Acordei às 4h30, puxada por mãos invisíveis para o mato que me esperava. Eu me vesti e peguei o café. Nosso novo guia, Dave Luck, disse: “Vamos ver o que está por aí”.
Horas passadas sob uma parede de aço no céu, e a terra encharcada cheirava a frescor. O sol nasceu e nuvens se levantaram para revelar listras pastéis no horizonte. A sorte guiava o Land Rover pela lama e pelos barrancos encharcados. Havia urgência em sua direção, e isso refletia a percussão do meu coração naufragado. Com a lanterna, iluminou uma trilha de felino na beirada da estrada. “Leão”, disse. Em uma hora, eu estaria no avião em direção à minha casa, à minha família, e aos preparativos do funeral e ao vazio que a morte da minha mãe deixara.
Com um barulho constante no rádio transmissor, Luck disparou em uma direção que só ele conhecia.
Olhei para Odell e nós dois erguemos as sobrancelhas.
“Temos que nos apressar”, disse Luck.
Fechei meus olhos e punhos. Meus pulmões seguraram uma rajada de ar. Quando paramos, exalei, olhei para cima e vi a face de um leopardo a 18 metros de distância. A fêmea reclinou-se no galho retorcido de uma árvore, com as pernas e a cauda penduradas languidamente. “É Marothodi”, disse Luck. “Isso significa ‘gota de chuva'”. Sua mãe é Pula. Significa “chuva”. Todas as sinapses do meu corpo incharam de alegria. Eu temia que ela desaparecesse se eu piscasse. Marothodi reorganizou seus membros em uma curva da árvore, parecendo relaxada e à vontade. Mas eu sabia que seu poder era maior que o meu, do que o nosso.

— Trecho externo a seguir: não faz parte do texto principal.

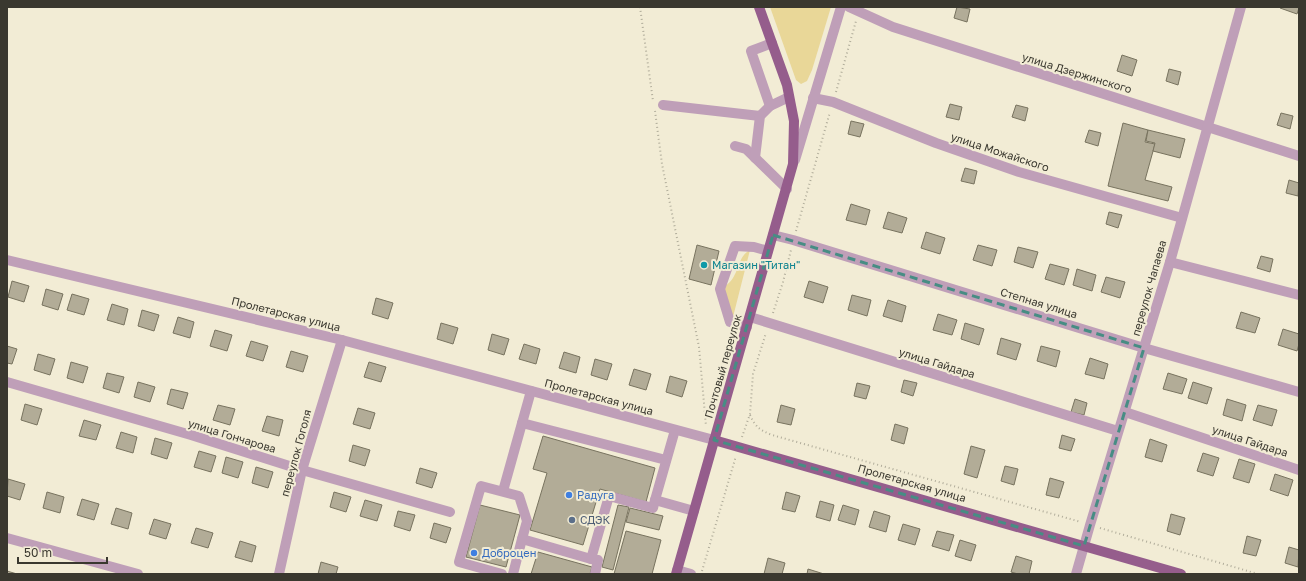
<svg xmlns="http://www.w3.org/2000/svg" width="1306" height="581" font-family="'Golos Text',sans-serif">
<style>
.green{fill:#e9d798}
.building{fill:#b2ac97;stroke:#78735f}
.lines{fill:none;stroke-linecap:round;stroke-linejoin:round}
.path{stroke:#b0ac9a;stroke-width:2;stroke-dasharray:1 3;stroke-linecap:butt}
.minor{stroke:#bf9fb8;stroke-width:10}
.major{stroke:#955d8c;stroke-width:10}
.marked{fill:none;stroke:#478d84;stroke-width:3;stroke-dasharray:8 5;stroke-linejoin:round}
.culture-dot{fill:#0f9aa8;stroke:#f2ecd5;stroke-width:1.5}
.shop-dot{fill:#3f7fe0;stroke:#f2ecd5;stroke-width:1.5}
.service-dot{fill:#5c6f8a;stroke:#f2ecd5;stroke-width:1.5}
.labels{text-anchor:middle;stroke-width:4;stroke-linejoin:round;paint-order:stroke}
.street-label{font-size:11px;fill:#3a382f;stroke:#f2ecd5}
.culture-label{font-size:11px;fill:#0d838f;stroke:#f2ecd5;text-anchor:start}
.shop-label{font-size:11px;fill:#366cbe;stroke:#f2ecd5;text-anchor:start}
.service-label{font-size:11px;fill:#4e5e75;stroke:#f2ecd5;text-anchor:start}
</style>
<rect width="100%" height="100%" fill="#f2ecd5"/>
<!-- green -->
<g class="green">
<path d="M770,7H831L812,70L807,81L801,84L796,80Z"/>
<path d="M750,250L733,317L725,291V286C740,277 736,257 750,250Z"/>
</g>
<!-- building -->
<g class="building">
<path d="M957,7L970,9L967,22L954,18Z"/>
<path d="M1280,7H1299V8L1297,14L1280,8Z"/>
<path d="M1122,55L1137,60L1132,76L1117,71Z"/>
<path d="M1169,69L1181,72L1178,85L1166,81Z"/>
<path d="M950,104L962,107L959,120L946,117Z"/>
<path d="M1016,105L1028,108L1025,121L1012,117Z"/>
<path d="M1281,113L1293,116L1290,129L1277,125Z"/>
<path d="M851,121L864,124L860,137L848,134Z"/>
<path d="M1123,123L1148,130L1145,142L1155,144L1145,180L1172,187L1168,201L1108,186Z"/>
<path d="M1089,130L1101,133L1098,146L1085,142Z"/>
<path d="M1148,130L1185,139L1180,158L1153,151L1155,143L1146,141Z"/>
<path d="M965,168L977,171L974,184L961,181Z"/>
<path d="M1289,180L1299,183L1298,196L1286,193Z"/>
<path d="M851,204L870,210L866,225L846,220Z"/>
<path d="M888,212L907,218L902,233L883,228Z"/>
<path d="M1109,212L1122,215L1118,228L1106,224Z"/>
<path d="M926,232L945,238L940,254L921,248Z"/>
<path d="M697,245L719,251L711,285L689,279Z"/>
<path d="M978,245L997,250L992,266L973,260Z"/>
<path d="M1018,247L1038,252L1033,268L1014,262Z"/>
<path d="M1261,256L1273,259L1270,272L1257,268Z"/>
<path d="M1050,264L1069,269L1064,285L1045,279Z"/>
<path d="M1077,269L1096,275L1092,291L1073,285Z"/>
<path d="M1106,277L1125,282L1120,298L1101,292Z"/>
<path d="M12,281L29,286L24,302L8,297Z"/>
<path d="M809,281L828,287L823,303L804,297Z"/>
<path d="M46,289L63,294L58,310L42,305Z"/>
<path d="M72,294L89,299L84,315L67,310Z"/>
<path d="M852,295L871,300L867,316L848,310Z"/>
<path d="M376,298L393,303L388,319L372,314Z"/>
<path d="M888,300L906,306L902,322L883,316Z"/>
<path d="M112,304L128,309L124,325L107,320Z"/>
<path d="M142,310L159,315L154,331L138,326Z"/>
<path d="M1241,312L1260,318L1255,333L1236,328Z"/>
<path d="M938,314L957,320L952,335L933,330Z"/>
<path d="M178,317L194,322L190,338L173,333Z"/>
<path d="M441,323L458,328L453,344L437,339Z"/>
<path d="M965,323L984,329L979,345L961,339Z"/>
<path d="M1283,329L1299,334V344L1297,351L1278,345Z"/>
<path d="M215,330L232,335L227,351L210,346Z"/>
<path d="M492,334L509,339L504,355L488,350Z"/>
<path d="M1001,338L1021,344L1016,360L997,354Z"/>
<path d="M251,341L268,346L263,361L246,356Z"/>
<path d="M524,344L540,349L536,364L519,359Z"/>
<path d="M7,346L17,349L12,364L7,363Z"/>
<path d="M1041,346L1060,351L1056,367L1037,361Z"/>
<path d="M291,351L308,356L303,372L286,367Z"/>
<path d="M564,352L580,357L576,373L559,368Z"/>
<path d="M38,354L55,359L50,375L34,370Z"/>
<path d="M1090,358L1108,364L1104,379L1085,374Z"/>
<path d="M595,359L612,364L607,380L591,375Z"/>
<path d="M71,362L88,367L83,383L67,378Z"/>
<path d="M369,362L386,367L381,382L364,377Z"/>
<path d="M634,369L651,374L646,390L629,385Z"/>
<path d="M107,373L124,377L119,393L103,388Z"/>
<path d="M1168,373L1187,379L1182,394L1163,389Z"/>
<path d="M670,376L687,381L682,397L666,392Z"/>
<path d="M904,380L917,383L913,396L901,392Z"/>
<path d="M138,382L155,387L150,402L134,397Z"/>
<path d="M1193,382L1212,388L1207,404L1188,398Z"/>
<path d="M857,383L870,386L866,399L854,396Z"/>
<path d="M171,389L188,393L183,409L167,404Z"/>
<path d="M1075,399L1087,403L1084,415L1071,412Z"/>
<path d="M1227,399L1246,405L1242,421L1223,415Z"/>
<path d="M25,404L42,409L37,425L21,420Z"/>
<path d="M218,405L235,409L230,425L213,420Z"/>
<path d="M781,405L795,409L791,425L777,422Z"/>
<path d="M1258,405L1277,410L1272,426L1253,420Z"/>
<path d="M358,408L375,413L370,429L353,424Z"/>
<path d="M267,416L283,420L279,436L262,431Z"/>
<path d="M84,420L101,425L96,440L79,436Z"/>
<path d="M895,424L908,428L904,444L891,440Z"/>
<path d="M121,432L137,437L133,453L116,448Z"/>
<path d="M1062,435L1075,439L1071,451L1059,448Z"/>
<path d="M543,436L655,468L646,502L600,489L583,545L530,530L547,473L533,469Z"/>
<path d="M155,438L172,443L167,459L151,454Z"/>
<path d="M1150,439L1167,445L1162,462L1145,457Z"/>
<path d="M353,445L370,450L365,466L349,461Z"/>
<path d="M971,446L985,450L977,478L964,474Z"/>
<path d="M199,451L216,456L211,472L194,467Z"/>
<path d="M1203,453L1219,458L1213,476L1197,471Z"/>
<path d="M226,457L243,462L238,478L222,473Z"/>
<path d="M1239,459L1255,464L1249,483L1233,478Z"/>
<path d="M1005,466L1018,469L1014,485L1001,481Z"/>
<path d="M256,467L273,472L268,488L252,483Z"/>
<path d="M420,468L437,473L432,488L416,483Z"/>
<path d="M1275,474L1293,480L1288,496L1270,490Z"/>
<path d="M1050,478L1064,482L1059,498L1046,495Z"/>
<path d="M8,479L25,484L20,500L7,496Z"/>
<path d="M47,492L64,497L60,513L43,508Z"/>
<path d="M334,492L351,497L346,512L330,507Z"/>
<path d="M786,492L800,496L795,512L782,509Z"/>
<path d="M82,499L99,504L94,520L77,515Z"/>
<path d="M365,500L382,505L377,521L360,516Z"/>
<path d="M820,501L834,505L830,521L816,517Z"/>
<path d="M480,505L520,515L506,567L466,557Z"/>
<path d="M618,505L629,507L613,570L602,567Z"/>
<path d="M843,505L859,510L855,525L838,520Z"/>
<path d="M116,508L132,513L128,529L111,524Z"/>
<path d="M630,508L663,516L659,530L626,522Z"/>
<path d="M398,511L415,515L410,531L394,526Z"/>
<path d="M874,511L890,516L886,532L869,527Z"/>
<path d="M1171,514L1185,518L1180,535L1167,531Z"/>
<path d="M154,519L171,524L166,539L149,534Z"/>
<path d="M434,523L451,528L446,543L430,538Z"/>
<path d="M903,524L920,529L915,545L898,540Z"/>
<path d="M196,528L213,533L208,548L191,543Z"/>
<path d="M626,531L661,540L652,574H614Z"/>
<path d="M937,531L954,535L949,551L932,546Z"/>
<path d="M1247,536L1261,540L1256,556L1243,553Z"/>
<path d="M960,540L976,545L971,561L955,556Z"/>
<path d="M240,541L256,546L252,562L235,557Z"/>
<path d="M1289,547L1299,550L1298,567L1285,563Z"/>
<path d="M538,552L592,567L590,574H531Z"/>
<path d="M1016,556L1032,561L1029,574H1018L1011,572Z"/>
<path d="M768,558L785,563L782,574H764Z"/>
<path d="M321,562L338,567L336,574H318Z"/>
<path d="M808,569L824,574H807Z"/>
<path d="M7,571L17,574H7Z"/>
</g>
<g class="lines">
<!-- path -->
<g class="path">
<path d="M640,7L653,101"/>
<path d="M836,92L856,21"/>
<path d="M655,111L662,164L699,347L706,426"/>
<path d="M796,231L830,112"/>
<path d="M773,313L783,282L791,250"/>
<path d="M750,415C756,428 760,430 772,435L1081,522"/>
<path d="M742,437L750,414L753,374L766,333"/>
<path d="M1100,528L1258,574"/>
<path d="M702,571L736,456"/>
</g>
<!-- minor -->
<g class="minor">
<path d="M849,7L893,27L1299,156"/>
<path d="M813,98L833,102L936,143L1019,172L1182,218"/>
<path d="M663,105L760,116"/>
<path d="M770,106L751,51L772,43"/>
<path d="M735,146L746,149L787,189"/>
<path d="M755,158L760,116L770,106L789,97"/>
<path d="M795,160L841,7"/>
<path d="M773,235L793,240L1144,348L1299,392"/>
<path d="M7,260L342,340L714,440"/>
<path d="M1170,262L1299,295"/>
<path d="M750,317L1118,431"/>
<path d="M747,327L730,322L720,289L735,246L754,247L768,251"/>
<path d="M7,382L191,435L302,470L450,512"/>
<path d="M1125,412L1299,470"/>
<path d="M522,423L666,460"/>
<path d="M675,430L655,500L694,511"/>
<path d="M503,491L531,391"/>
<path d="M7,538L138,574"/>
<path d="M677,570L691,574"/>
<path d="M279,574L302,470L342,340"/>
<path d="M502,574L459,562L481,486L519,496L527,521L522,539L591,559"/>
<path d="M513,574L522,539"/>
<path d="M595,574L598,560L591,559L609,496L653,508L655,500"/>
<path d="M1076,574L1090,525L1170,262L1241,7"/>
</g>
<!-- major -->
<g class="major">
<path d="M714,440L1181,574"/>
<path d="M676,574L793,164L794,121L787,85L759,7"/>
</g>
</g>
<!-- marked area -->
<path class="marked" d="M773,235L1144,348L1084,546L714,440Z"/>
<!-- markers -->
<circle class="culture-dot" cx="704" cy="265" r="4"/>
<g class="shop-dot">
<circle cx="569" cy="495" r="4"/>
<circle cx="474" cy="553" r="4"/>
</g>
<circle class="service-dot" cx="572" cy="520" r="4"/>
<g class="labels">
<!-- street labels -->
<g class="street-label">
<text transform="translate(1077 73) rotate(17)" y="4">улица Дзержинского</text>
<text transform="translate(1000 152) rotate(18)" y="4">улица Можайского</text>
<text transform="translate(1149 288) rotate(-74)" y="4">переулок Чапаева</text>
<text transform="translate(1039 303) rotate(17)" y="4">Степная улица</text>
<text transform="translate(286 314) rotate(14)" y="4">Пролетарская улица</text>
<text transform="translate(937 363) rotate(17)" y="4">улица Гайдара</text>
<text transform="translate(723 366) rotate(-74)" y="4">Почтовый переулок</text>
<text transform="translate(599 397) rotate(15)" y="4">Пролетарская улица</text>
<text transform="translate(232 436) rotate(17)" y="4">улица Гончарова</text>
<text transform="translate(1250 441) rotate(18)" y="4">улица Гайдара</text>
<text transform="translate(296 453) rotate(-75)" y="4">переулок Гоголя</text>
<text transform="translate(912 483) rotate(16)" y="4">Пролетарская улица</text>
</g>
<!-- culture labels -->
<g class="culture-label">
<text x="712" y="269">Магазин "Титан"</text>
</g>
<!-- shop labels -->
<g class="shop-label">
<text x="577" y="499">Радуга</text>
<text x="482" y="557">Доброцен</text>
</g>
<!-- service labels -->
<g class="service-label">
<text x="580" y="524">СДЭК</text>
</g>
</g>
<!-- border -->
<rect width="1306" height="581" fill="none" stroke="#3a382f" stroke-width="16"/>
<!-- scale -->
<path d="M18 557v6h89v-6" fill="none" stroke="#3a382f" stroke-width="2"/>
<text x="24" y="557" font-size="12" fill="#3a382f" stroke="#f2ecd5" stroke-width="3" paint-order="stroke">50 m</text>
</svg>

Meu corpo deu lugar a soluços agradecidos e exaustos e, num instante, vi pedaços do universo como se fossem banhados pela claridade. O contínuo implacável, uma nevasca da Nova Inglaterra e um nascer do sol africano conectados pelo mesmo céu. A precariedade e a impermanência da vida, mas principalmente sua espantosa generosidade. Eu vi um leopardo, que, por um momento, fixou seus surpreendentes olhos cor de laranja nos meus, como se me dissessem: “Você está onde sua mãe gostaria que você estivesse”.
Por fim, o felino desceu pelo tronco, adentrou a grama alta e mais um dia brilhante na Terra.